Manchmal ist es so einfach,

die Gören glücklich zu machen:

Gestern zur Abendbrotzeit, so gegen 18 Uhr, war ich dabei, einen Brotteig mit Dinkelvollkornmehl vorzubereiten, als die Kinder fragten, was es denn zum Abendbrot geben würde. Ich fragte, was sie von selbstgemachter Pizza halten würden, und erwartungsgemäß waren sie begeistert. "Aber Mama, wir haben doch gar keinen Pizzateig gekauft", wandte Marcel ein. "Brauchen wir auch nicht", meinte ich, zwackte etwa 1/5 des Brotteiges ab, rollte diesen aus, bestrich ihn mit dem Rest der Pizzasauce, die noch im Kühlschrank auf Verwendung wartete, zerpflückte eine große Scheibe gekochten Schinken, streute etwas Basilikum darüber und "opferte" meinen letzten Mozzarella. Das Ganze schon ich dann für 12 Minuten in den Ofen - mmh, das duftete.

- klägliche Reste, die aber auch bald in den Kindern verschwunden waren -

Schmecken tat es übrigens auch, versicherten die Kinder - aber probieren durften wir nicht ;-) Es blieb nix übrig, und fertigen Pizzateig kriegt hier auch keiner mehr auf den Tisch (den vorbereiteten und ausgerollten Teig kann man ganz einfach, jeweils mit Zwischenlagen aus Backpapier, einfrieren).

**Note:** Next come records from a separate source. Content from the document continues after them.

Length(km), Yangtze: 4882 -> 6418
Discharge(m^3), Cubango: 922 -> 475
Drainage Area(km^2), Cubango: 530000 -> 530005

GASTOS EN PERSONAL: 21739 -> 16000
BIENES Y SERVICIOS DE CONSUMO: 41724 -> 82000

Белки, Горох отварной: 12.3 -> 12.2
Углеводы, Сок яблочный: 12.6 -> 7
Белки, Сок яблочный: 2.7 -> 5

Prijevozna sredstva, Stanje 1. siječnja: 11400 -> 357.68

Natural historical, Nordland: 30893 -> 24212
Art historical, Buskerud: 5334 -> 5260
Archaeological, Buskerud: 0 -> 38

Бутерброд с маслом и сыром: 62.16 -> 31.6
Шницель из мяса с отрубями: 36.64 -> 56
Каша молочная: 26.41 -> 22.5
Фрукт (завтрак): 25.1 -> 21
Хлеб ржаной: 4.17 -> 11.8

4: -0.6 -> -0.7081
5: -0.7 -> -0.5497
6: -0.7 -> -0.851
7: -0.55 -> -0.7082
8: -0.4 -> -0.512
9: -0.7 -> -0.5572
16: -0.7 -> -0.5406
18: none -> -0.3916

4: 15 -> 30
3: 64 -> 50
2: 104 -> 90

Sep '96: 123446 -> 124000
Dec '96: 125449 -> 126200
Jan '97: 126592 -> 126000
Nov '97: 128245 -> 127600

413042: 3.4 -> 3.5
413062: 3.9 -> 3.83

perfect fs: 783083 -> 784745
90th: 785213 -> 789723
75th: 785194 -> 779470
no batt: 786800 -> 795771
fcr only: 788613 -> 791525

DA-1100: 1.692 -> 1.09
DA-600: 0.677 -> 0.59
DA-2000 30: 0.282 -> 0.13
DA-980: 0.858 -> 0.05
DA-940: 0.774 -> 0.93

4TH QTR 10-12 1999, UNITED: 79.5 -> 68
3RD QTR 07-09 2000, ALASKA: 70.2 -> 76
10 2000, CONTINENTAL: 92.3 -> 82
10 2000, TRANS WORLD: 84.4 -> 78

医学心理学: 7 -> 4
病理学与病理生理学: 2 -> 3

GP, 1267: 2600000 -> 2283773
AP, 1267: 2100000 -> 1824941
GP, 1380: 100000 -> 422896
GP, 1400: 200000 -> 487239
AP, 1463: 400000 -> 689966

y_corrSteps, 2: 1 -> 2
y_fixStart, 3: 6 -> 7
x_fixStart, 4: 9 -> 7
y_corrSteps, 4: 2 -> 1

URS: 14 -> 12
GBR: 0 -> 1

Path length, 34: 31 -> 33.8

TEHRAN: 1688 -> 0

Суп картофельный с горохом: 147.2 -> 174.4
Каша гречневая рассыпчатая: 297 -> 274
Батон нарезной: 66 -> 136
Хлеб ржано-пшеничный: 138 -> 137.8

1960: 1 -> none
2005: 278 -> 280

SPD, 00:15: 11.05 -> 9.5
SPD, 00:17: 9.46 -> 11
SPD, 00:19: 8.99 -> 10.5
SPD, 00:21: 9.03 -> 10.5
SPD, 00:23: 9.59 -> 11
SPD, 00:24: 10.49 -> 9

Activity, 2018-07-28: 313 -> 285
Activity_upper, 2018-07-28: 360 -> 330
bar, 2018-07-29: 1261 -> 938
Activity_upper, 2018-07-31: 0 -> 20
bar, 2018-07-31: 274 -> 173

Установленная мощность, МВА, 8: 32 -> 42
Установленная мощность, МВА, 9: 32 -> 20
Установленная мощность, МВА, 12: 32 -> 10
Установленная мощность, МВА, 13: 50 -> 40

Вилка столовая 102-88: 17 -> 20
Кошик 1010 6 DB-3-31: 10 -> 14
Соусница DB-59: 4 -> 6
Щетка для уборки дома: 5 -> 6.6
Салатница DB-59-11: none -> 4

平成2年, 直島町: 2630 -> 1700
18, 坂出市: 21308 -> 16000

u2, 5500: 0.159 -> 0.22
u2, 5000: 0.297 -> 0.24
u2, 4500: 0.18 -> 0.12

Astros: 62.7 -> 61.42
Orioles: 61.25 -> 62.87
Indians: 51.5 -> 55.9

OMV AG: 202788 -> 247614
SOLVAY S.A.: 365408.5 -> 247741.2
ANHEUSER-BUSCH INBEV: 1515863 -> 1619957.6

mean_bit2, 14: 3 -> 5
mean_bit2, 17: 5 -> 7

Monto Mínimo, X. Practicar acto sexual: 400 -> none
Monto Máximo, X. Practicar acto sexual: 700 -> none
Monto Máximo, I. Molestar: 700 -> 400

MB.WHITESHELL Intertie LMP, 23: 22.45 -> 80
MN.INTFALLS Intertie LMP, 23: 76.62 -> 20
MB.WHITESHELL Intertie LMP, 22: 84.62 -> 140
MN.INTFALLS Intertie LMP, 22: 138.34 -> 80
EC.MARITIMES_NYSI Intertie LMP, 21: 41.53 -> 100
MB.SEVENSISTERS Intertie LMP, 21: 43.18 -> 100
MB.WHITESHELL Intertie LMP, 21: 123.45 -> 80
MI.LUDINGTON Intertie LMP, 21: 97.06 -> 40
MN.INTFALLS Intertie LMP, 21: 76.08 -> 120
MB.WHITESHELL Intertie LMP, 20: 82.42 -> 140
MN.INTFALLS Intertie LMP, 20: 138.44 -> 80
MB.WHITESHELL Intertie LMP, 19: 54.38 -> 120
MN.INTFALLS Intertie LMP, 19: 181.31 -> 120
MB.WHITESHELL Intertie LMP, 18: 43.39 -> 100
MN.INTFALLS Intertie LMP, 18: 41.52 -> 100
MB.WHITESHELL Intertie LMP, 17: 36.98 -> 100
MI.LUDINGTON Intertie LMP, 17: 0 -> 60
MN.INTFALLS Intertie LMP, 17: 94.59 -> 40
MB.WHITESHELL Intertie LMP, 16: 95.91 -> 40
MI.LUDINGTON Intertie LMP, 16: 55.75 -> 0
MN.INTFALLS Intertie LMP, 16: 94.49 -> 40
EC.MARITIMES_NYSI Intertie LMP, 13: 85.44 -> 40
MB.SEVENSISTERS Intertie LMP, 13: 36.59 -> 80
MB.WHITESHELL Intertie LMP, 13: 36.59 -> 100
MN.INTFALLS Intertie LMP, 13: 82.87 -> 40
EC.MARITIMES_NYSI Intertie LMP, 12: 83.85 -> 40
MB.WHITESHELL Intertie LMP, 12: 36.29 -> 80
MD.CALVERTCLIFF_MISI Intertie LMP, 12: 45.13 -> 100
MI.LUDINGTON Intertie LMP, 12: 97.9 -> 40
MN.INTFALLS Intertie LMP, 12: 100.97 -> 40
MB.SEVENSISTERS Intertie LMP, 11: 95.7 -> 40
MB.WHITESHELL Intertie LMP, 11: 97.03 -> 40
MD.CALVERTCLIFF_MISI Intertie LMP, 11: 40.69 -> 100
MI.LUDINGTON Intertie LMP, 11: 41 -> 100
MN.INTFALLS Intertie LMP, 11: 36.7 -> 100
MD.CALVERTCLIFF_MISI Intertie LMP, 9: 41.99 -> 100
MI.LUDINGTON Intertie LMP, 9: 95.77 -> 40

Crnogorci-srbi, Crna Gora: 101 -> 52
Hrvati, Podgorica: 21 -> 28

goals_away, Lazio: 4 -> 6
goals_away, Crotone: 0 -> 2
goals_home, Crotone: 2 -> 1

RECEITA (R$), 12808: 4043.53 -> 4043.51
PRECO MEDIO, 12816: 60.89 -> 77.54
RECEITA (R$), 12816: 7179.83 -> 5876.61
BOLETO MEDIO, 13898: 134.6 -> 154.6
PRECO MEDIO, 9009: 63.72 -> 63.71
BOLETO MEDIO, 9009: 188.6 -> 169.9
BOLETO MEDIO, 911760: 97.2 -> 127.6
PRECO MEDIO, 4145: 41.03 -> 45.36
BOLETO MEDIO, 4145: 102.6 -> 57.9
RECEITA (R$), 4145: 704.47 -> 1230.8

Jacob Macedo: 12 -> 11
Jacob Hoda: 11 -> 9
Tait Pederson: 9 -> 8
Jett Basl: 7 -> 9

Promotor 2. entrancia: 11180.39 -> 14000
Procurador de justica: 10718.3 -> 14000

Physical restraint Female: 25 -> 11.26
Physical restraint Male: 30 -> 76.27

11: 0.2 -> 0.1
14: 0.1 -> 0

Und der Rest des Brotteiges bekam noch einen ordentlichen Schwung Sonnenblumenkerne verpaßt, durfte seine zwei Runden gehen und wurde dann gestern noch gebacken. Leider hatten wir noch keine Zeit für den Anschnitt, aber beim letzten Mal hat es bereits wunderbar geschmeckt. Man sollte doch öfter mal sein Brot selber backen.